▶ Provided text:
Exactly at the midpoint of Brennan Manning’s book come these words:

Until the love of God that knows no boundary, limit, or breaking point is internalized through personal decision; until the furious longing of God seizes the imagination; until the heart is conjoined to the mind through sheer grace, nothing happens.

Nothing happens. Nothing that matters happens in you. Nothing that matters happens through you. Nothing happens to transform you, to heal you, to wake you up to the dawn of the life God has in store for you.

Brennan Manning wants something to happen. Brennan Manning wants something to happen for you. And so he pulls out all the stops — emotional, rhetorical, poetic — to push you and prod you and upset you and compel you to open your eyes and heart and soul to see the love, the real and powerful and vibrant and furiously intense love, God has for you.

But that’s not quite right. It is God that wants something to happen in you! Brennan is merely trying to serve as the messenger, to point, to reveal, to pull back the curtain, to try to express what cannot be rightly expressed, but to hint at it poignantly enough to bring us to look for ourselves.

▶ Written instruction 1:
Please list every sentence in the passage about Brennan Manning's book above that begins with the word "Nothing".

▶ Material for this task:
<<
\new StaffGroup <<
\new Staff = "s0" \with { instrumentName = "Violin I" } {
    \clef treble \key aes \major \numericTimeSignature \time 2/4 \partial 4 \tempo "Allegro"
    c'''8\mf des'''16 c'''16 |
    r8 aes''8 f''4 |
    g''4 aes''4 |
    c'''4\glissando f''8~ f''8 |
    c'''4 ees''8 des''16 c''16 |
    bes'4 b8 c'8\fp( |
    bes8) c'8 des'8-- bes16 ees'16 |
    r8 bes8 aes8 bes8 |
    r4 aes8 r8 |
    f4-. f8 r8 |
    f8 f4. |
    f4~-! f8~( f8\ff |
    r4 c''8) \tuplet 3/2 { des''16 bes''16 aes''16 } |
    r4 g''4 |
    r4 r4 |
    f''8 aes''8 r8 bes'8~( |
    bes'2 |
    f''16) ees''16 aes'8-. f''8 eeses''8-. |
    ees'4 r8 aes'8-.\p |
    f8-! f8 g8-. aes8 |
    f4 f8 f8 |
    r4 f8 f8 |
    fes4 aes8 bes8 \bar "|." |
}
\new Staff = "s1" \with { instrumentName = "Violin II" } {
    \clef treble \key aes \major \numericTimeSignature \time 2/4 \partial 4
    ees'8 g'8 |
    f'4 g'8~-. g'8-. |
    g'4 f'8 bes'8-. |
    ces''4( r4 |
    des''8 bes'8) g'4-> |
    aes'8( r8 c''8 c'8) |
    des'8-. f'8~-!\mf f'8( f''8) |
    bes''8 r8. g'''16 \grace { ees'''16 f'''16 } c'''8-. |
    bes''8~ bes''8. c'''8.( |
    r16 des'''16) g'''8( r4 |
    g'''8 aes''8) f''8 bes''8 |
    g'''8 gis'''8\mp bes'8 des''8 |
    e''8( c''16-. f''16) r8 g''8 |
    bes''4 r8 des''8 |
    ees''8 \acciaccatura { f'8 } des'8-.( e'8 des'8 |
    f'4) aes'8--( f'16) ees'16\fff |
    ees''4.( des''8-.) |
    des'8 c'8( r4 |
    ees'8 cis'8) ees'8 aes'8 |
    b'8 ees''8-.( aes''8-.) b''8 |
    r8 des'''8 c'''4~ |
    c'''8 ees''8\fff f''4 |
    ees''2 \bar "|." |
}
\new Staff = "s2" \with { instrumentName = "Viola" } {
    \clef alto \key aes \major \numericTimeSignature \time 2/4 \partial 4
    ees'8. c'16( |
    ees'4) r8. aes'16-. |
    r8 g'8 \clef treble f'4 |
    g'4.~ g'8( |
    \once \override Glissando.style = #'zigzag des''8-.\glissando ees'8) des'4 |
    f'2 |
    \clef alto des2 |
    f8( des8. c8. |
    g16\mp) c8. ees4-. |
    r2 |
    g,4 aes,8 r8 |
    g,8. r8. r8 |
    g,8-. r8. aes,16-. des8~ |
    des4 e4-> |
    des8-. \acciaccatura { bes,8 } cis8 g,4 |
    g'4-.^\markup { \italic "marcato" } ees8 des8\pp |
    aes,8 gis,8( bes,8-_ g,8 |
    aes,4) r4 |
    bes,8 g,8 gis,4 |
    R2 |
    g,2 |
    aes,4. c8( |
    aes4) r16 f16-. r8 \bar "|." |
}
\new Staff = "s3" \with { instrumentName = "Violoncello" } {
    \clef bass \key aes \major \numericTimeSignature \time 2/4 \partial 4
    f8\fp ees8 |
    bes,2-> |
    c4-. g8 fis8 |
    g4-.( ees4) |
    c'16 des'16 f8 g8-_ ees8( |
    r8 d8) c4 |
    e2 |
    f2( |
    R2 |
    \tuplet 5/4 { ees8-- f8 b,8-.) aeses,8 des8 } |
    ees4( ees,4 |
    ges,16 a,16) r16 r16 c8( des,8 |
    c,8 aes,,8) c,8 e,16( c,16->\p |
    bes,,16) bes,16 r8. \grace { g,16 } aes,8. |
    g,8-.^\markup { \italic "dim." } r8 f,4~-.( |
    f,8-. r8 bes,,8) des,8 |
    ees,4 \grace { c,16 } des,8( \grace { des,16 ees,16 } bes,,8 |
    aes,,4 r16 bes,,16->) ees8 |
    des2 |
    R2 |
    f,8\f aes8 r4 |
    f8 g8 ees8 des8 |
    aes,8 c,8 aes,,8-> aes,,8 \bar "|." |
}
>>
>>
--
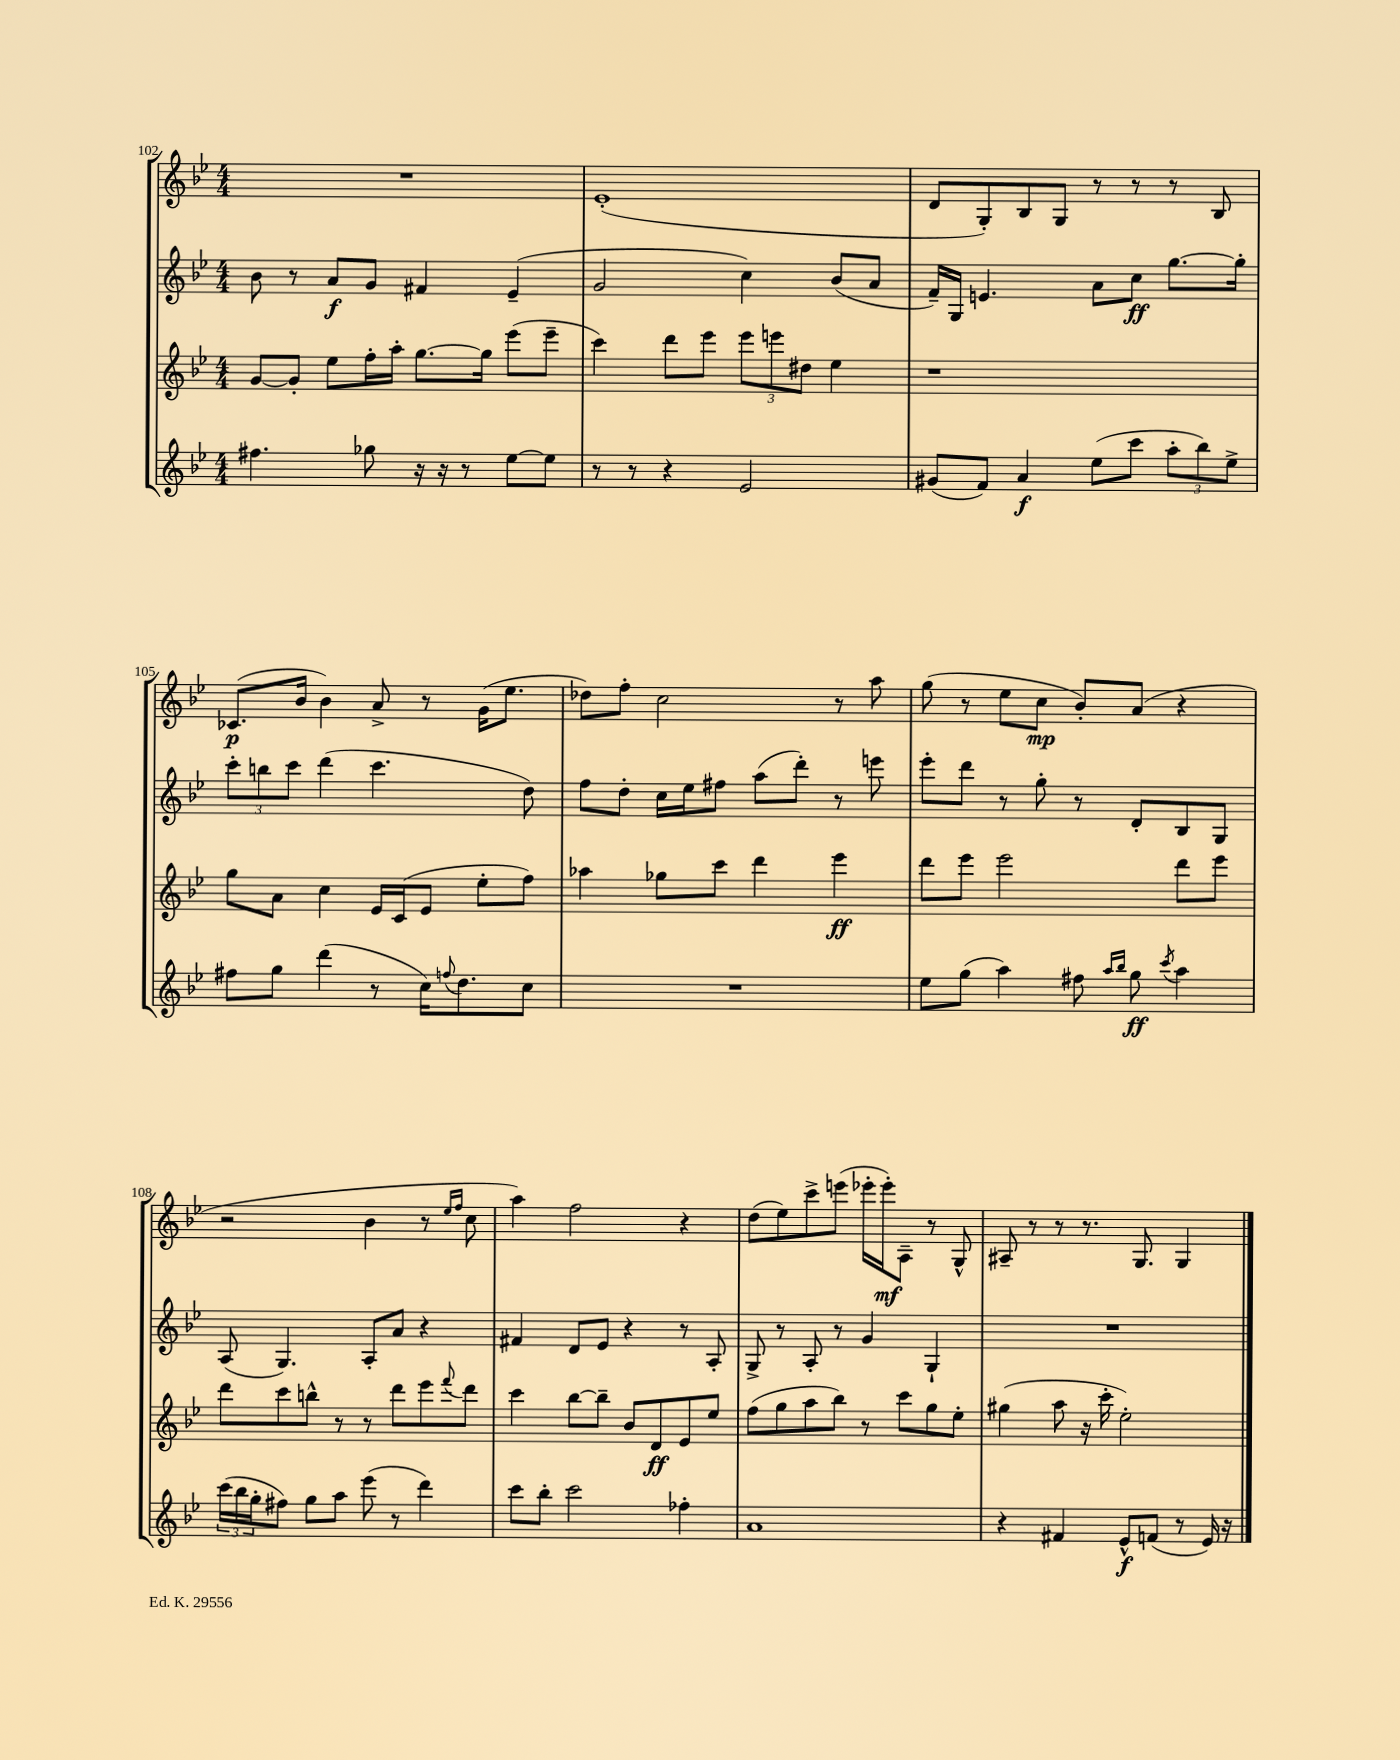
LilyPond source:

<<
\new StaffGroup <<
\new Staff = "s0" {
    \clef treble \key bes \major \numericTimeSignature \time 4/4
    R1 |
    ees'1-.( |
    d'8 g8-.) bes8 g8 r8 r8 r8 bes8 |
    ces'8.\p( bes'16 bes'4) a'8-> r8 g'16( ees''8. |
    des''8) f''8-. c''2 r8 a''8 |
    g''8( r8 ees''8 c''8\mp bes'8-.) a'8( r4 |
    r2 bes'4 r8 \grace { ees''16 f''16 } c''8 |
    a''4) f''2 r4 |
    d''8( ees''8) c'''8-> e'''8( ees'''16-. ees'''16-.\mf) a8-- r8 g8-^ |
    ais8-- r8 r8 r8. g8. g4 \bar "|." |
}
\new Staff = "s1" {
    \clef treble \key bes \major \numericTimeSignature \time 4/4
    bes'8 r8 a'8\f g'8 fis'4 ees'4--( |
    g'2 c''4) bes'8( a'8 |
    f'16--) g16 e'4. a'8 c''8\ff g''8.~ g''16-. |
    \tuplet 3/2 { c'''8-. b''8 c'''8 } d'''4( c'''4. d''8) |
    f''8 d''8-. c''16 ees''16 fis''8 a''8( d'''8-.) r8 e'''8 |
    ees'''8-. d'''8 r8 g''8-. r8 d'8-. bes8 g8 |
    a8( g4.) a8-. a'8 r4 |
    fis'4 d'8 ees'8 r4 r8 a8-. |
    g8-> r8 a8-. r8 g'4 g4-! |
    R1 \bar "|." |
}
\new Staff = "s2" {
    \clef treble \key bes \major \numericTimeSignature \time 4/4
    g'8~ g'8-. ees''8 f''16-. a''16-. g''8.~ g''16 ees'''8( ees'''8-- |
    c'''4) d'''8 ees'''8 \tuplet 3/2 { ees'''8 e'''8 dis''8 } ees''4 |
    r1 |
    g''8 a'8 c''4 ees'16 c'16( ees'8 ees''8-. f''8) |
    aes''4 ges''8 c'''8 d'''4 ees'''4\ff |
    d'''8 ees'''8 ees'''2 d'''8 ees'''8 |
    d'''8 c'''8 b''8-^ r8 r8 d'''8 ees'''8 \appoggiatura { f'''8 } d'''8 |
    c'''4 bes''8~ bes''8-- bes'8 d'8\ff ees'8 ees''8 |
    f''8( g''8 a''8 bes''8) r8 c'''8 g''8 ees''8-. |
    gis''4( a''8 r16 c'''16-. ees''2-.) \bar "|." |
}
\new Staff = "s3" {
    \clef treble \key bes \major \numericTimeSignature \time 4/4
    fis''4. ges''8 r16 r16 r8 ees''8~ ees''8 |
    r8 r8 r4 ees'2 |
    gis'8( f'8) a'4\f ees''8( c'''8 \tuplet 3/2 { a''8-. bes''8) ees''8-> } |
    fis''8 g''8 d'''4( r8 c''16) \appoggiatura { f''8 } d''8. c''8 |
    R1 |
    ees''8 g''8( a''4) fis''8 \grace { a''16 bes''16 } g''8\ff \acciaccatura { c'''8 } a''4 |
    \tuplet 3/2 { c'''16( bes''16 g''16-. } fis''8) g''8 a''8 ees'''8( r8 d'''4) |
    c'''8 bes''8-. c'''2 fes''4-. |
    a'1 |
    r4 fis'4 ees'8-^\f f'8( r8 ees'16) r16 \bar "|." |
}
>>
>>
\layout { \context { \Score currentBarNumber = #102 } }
...
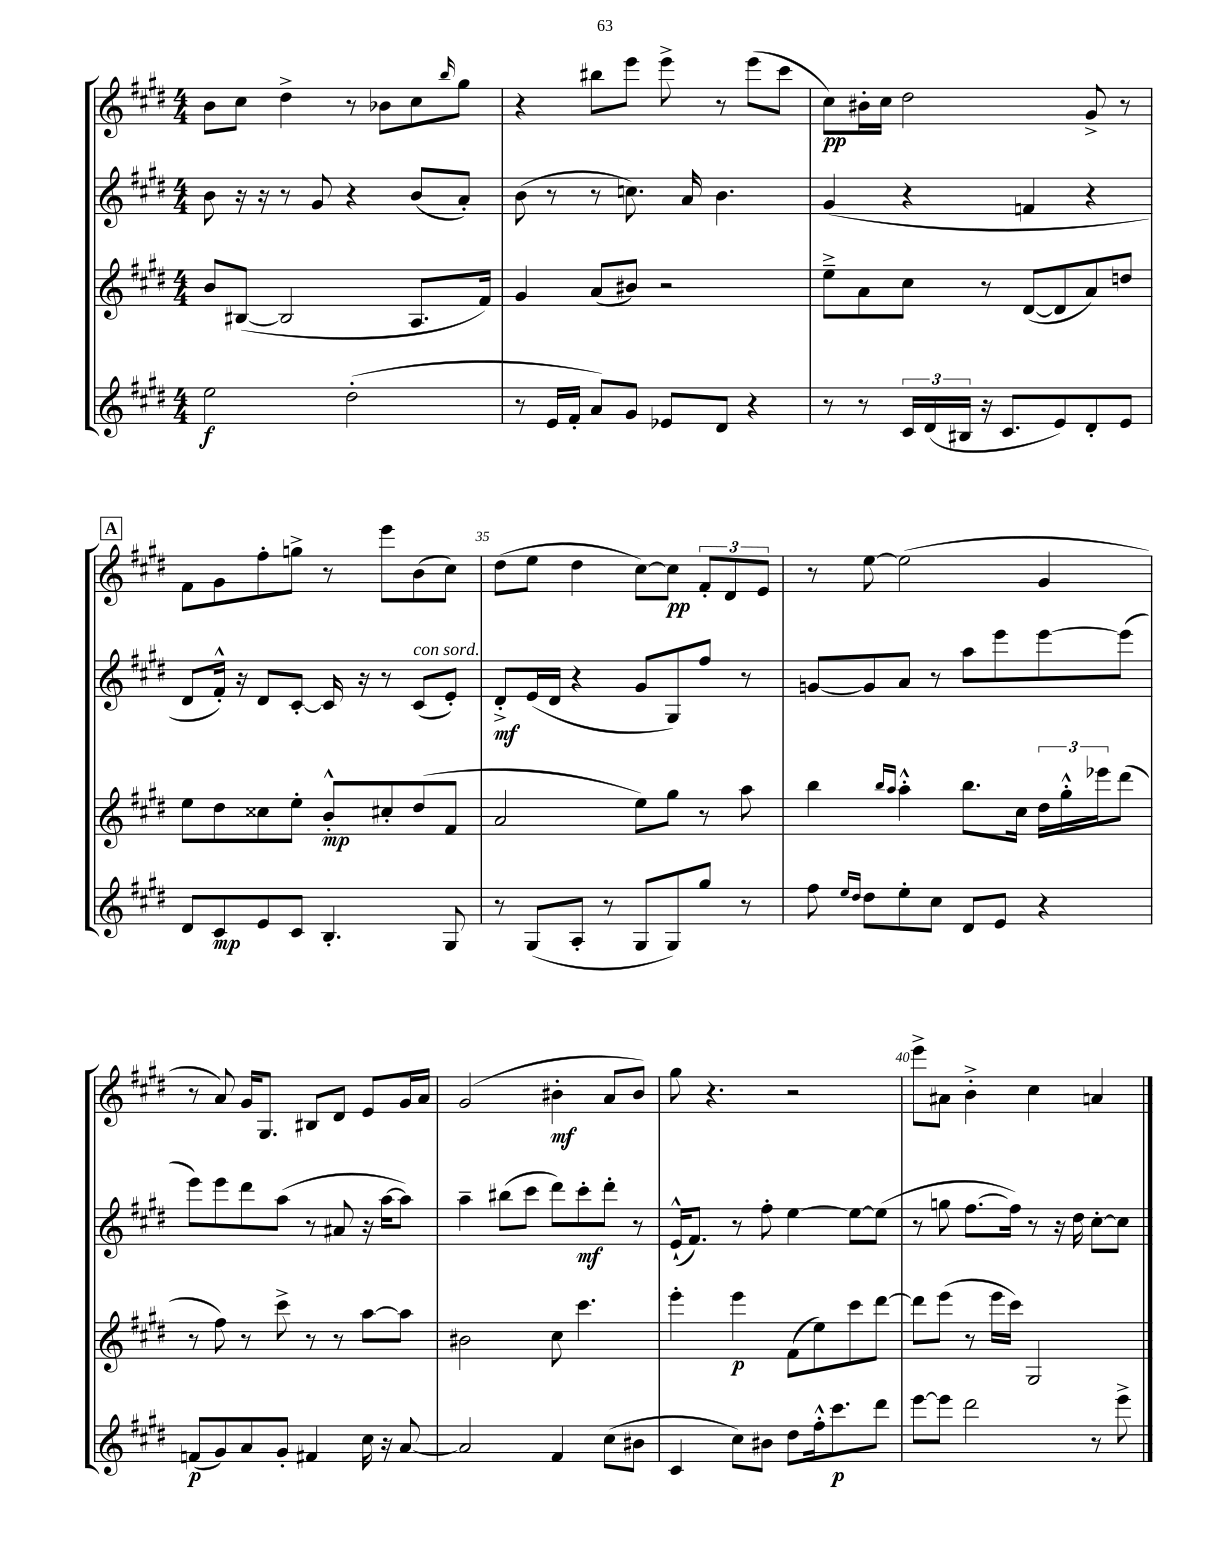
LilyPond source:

▶ Written instruction 2:
Identify and copy out every line in the rows that contains the word "italic". Case counts.

▶ Complete output 1:
1. Nothing happens.
2. Nothing that matters happens in you.
3. Nothing that matters happens through you.
4. Nothing happens to transform you, to heal you, to wake you up to the dawn of the life God has in store for you.

▶ Complete output 2:
    g'4-.^\markup { \italic "marcato" } ees8 des8\pp |
    g,8-.^\markup { \italic "dim." } r8 f,4~-.( |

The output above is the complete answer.